■ Exercise brief:
Exclude all images and print the entries below exactly.

■ Dataset excerpts:
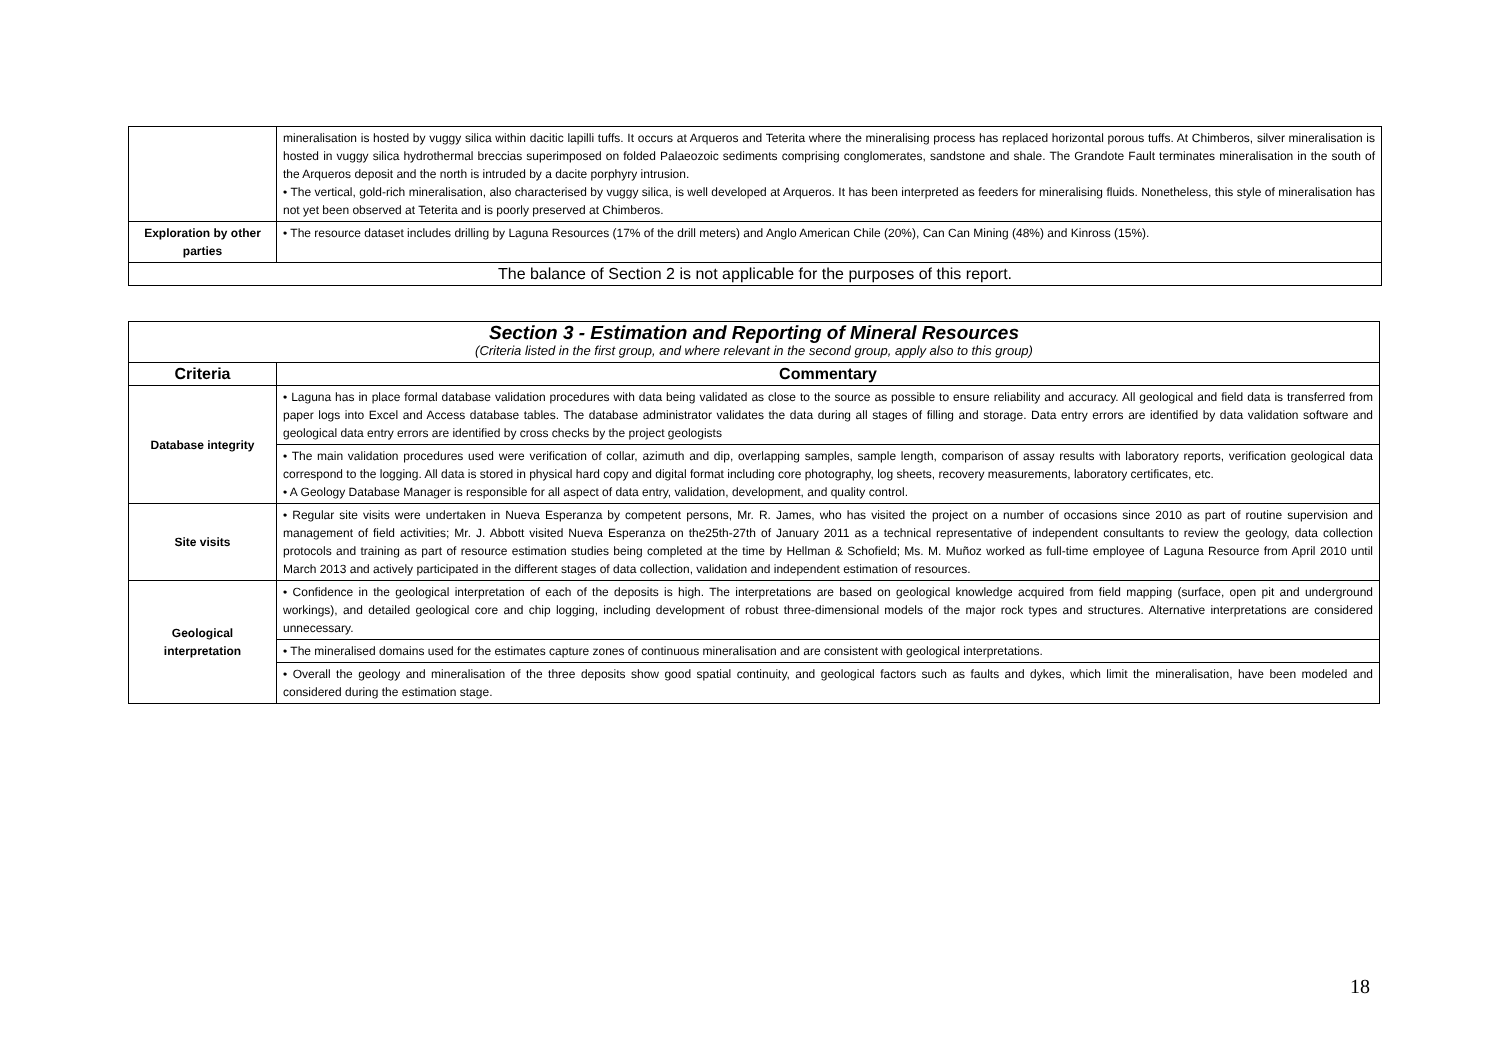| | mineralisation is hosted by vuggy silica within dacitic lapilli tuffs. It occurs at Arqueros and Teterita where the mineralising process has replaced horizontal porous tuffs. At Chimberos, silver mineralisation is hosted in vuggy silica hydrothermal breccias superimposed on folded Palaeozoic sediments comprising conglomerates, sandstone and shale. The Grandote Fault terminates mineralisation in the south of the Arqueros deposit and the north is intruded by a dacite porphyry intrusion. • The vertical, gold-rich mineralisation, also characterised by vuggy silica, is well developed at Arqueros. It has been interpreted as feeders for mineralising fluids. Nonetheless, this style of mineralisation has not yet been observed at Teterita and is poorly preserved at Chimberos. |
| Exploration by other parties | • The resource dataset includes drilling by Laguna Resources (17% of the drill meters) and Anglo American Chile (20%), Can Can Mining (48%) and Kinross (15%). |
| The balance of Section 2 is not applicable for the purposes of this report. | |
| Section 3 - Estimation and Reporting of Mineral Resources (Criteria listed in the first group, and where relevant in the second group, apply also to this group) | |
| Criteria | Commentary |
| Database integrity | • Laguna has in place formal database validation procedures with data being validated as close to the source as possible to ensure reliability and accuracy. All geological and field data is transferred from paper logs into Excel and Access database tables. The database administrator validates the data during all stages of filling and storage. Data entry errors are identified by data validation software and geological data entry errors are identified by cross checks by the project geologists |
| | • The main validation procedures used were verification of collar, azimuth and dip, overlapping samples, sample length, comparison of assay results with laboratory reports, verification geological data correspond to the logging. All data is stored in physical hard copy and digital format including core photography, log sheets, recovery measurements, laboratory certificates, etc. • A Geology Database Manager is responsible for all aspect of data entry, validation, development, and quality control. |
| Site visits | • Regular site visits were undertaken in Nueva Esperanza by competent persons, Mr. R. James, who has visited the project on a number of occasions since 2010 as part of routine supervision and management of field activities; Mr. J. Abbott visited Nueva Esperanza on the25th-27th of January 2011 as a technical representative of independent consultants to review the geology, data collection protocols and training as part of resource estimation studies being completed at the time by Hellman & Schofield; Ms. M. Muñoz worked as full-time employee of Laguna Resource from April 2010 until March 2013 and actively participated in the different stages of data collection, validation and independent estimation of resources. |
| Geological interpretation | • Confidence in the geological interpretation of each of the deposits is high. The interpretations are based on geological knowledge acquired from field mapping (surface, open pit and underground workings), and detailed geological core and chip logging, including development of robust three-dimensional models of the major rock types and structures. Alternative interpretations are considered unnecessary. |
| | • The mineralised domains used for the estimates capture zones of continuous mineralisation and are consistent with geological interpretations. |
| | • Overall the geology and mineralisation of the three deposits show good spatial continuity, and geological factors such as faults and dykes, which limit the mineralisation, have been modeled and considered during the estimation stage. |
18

■ Result for this task:
| | mineralisation is hosted by vuggy silica within dacitic lapilli tuffs. It occurs at Arqueros and Teterita where the mineralising process has replaced horizontal porous tuffs. At Chimberos, silver mineralisation is hosted in vuggy silica hydrothermal breccias superimposed on folded Palaeozoic sediments comprising conglomerates, sandstone and shale. The Grandote Fault terminates mineralisation in the south of the Arqueros deposit and the north is intruded by a dacite porphyry intrusion. • The vertical, gold-rich mineralisation, also characterised by vuggy silica, is well developed at Arqueros. It has been interpreted as feeders for mineralising fluids. Nonetheless, this style of mineralisation has not yet been observed at Teterita and is poorly preserved at Chimberos. |
| Exploration by other parties | • The resource dataset includes drilling by Laguna Resources (17% of the drill meters) and Anglo American Chile (20%), Can Can Mining (48%) and Kinross (15%). |
| The balance of Section 2 is not applicable for the purposes of this report. | |
| Section 3 - Estimation and Reporting of Mineral Resources (Criteria listed in the first group, and where relevant in the second group, apply also to this group) | |
| Criteria | Commentary |
| Database integrity | • Laguna has in place formal database validation procedures with data being validated as close to the source as possible to ensure reliability and accuracy. All geological and field data is transferred from paper logs into Excel and Access database tables. The database administrator validates the data during all stages of filling and storage. Data entry errors are identified by data validation software and geological data entry errors are identified by cross checks by the project geologists |
| | • The main validation procedures used were verification of collar, azimuth and dip, overlapping samples, sample length, comparison of assay results with laboratory reports, verification geological data correspond to the logging. All data is stored in physical hard copy and digital format including core photography, log sheets, recovery measurements, laboratory certificates, etc. • A Geology Database Manager is responsible for all aspect of data entry, validation, development, and quality control. |
| Site visits | • Regular site visits were undertaken in Nueva Esperanza by competent persons, Mr. R. James, who has visited the project on a number of occasions since 2010 as part of routine supervision and management of field activities; Mr. J. Abbott visited Nueva Esperanza on the25th-27th of January 2011 as a technical representative of independent consultants to review the geology, data collection protocols and training as part of resource estimation studies being completed at the time by Hellman & Schofield; Ms. M. Muñoz worked as full-time employee of Laguna Resource from April 2010 until March 2013 and actively participated in the different stages of data collection, validation and independent estimation of resources. |
| Geological interpretation | • Confidence in the geological interpretation of each of the deposits is high. The interpretations are based on geological knowledge acquired from field mapping (surface, open pit and underground workings), and detailed geological core and chip logging, including development of robust three-dimensional models of the major rock types and structures. Alternative interpretations are considered unnecessary. |
| | • The mineralised domains used for the estimates capture zones of continuous mineralisation and are consistent with geological interpretations. |
| | • Overall the geology and mineralisation of the three deposits show good spatial continuity, and geological factors such as faults and dykes, which limit the mineralisation, have been modeled and considered during the estimation stage. |
18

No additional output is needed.